Instructions for the task: Pull out every line of the entries below that contains the string "informations", treating uppercase and lowercase as different.

Source material:

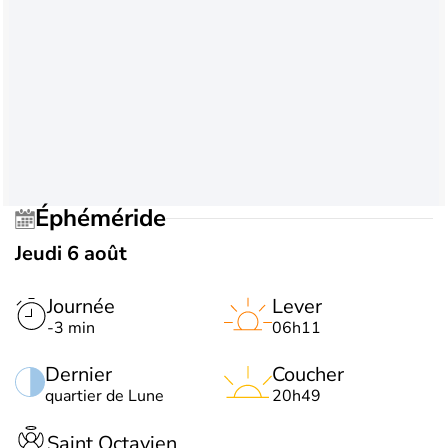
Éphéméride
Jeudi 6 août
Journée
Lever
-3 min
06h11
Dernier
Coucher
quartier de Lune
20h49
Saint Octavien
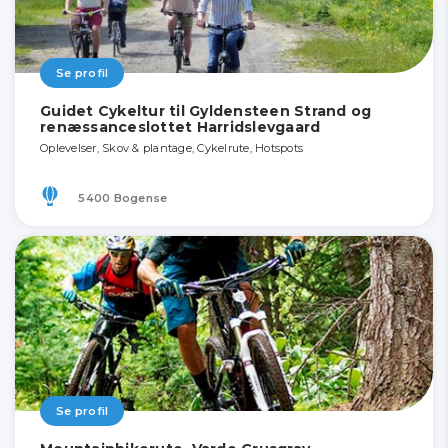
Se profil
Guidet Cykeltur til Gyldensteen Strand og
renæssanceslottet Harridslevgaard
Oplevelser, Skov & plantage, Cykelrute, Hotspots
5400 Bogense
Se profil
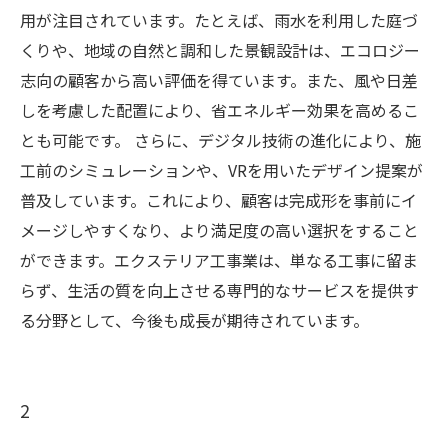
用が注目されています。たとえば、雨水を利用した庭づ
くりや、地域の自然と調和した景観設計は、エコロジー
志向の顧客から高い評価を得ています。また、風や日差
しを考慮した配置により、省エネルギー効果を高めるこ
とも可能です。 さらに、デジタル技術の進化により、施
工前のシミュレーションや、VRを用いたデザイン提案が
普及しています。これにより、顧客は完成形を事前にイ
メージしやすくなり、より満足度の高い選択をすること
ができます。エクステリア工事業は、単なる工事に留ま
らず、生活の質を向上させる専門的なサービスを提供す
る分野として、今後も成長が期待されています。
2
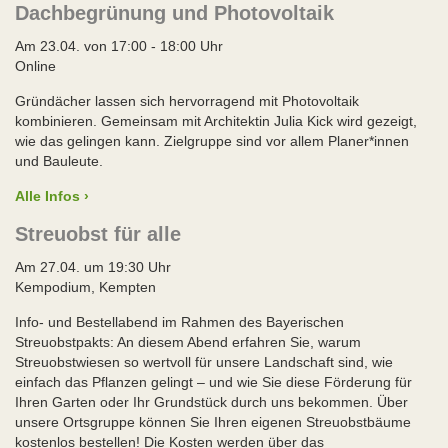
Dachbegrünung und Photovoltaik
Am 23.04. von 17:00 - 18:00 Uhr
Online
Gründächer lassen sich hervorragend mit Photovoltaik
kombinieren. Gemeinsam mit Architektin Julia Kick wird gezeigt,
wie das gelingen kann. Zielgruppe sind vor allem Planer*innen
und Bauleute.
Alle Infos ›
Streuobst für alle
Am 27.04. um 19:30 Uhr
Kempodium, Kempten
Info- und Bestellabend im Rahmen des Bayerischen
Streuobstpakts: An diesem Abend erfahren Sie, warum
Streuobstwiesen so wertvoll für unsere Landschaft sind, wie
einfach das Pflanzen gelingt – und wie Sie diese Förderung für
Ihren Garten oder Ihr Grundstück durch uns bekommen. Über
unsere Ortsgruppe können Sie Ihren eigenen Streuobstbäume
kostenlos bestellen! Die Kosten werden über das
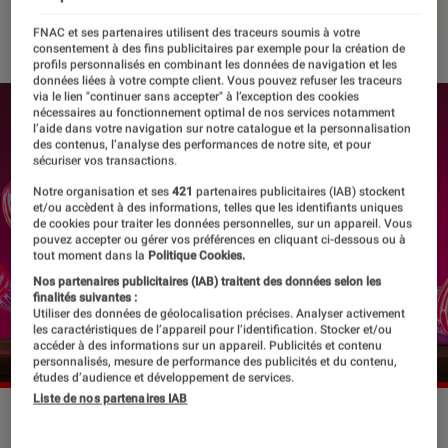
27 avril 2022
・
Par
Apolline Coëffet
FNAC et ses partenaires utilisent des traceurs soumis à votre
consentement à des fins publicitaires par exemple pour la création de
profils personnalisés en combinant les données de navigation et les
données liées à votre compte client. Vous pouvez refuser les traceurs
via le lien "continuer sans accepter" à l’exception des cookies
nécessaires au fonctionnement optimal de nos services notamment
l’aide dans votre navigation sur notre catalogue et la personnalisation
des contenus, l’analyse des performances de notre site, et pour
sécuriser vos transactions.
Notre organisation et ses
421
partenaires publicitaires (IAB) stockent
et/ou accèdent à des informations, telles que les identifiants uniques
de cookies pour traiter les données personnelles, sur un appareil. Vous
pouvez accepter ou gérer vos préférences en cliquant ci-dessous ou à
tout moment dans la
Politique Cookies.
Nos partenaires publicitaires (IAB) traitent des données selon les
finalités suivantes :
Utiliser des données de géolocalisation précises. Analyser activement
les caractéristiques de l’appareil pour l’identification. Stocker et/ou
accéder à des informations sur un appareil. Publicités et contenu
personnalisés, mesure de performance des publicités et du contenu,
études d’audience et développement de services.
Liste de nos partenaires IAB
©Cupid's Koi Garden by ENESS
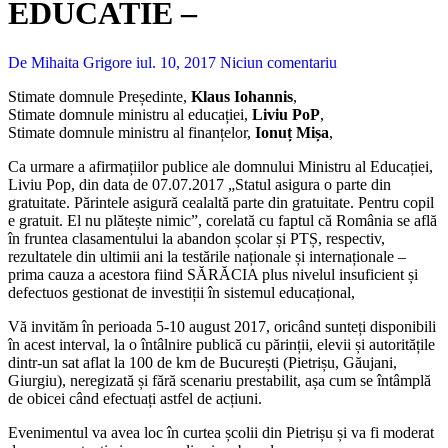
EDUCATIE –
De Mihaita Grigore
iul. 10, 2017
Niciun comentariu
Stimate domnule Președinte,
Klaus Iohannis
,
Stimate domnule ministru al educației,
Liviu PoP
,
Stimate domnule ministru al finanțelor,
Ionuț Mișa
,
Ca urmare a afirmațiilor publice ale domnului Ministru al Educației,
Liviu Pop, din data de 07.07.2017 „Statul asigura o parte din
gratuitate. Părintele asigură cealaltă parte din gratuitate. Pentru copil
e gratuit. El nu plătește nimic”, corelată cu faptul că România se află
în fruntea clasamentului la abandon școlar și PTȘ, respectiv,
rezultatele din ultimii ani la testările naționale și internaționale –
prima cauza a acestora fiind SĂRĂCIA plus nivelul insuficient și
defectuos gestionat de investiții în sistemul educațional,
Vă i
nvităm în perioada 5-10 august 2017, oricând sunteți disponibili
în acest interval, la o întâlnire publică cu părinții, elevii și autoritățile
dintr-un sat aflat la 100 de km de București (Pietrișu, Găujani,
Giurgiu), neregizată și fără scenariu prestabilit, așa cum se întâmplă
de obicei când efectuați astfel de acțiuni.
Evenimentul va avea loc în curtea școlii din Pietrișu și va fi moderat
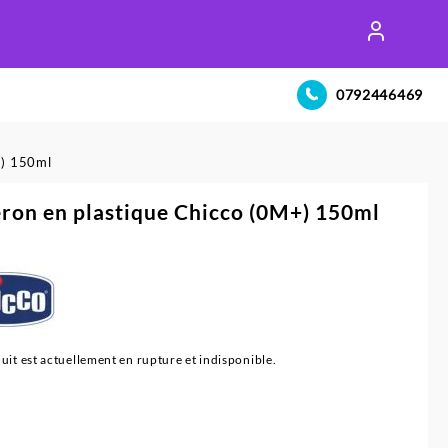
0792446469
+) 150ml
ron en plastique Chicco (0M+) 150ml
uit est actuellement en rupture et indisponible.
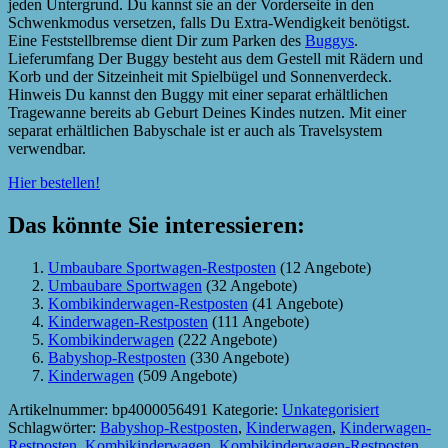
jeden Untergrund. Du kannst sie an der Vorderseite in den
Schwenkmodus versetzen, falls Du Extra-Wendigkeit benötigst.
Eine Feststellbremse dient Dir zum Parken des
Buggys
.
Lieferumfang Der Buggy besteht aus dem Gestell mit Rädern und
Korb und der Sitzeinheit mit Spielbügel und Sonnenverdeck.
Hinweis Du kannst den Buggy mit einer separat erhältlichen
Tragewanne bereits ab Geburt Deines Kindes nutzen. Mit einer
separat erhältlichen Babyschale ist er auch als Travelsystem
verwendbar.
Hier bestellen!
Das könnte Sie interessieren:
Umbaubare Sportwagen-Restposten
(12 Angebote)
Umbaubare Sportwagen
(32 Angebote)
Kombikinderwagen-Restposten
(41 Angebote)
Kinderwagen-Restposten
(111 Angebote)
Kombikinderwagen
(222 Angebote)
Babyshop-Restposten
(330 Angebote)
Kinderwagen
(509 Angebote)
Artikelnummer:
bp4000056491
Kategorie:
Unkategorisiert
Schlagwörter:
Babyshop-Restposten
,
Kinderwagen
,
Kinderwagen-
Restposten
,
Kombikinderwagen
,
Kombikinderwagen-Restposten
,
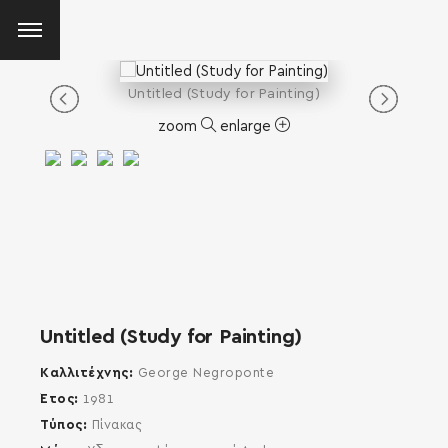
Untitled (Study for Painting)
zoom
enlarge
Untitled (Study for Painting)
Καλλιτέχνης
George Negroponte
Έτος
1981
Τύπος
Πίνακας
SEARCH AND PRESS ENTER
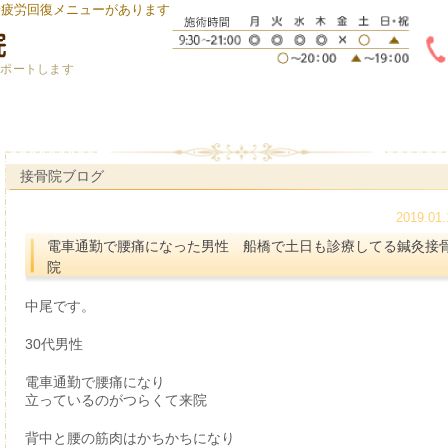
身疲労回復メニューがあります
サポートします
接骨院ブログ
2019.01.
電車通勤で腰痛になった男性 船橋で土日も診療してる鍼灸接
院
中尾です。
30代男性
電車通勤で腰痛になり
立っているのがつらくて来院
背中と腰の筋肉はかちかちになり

The completed task:
et/ou accèdent à des informations, telles que les identifiants uniques
accéder à des informations sur un appareil. Publicités et contenu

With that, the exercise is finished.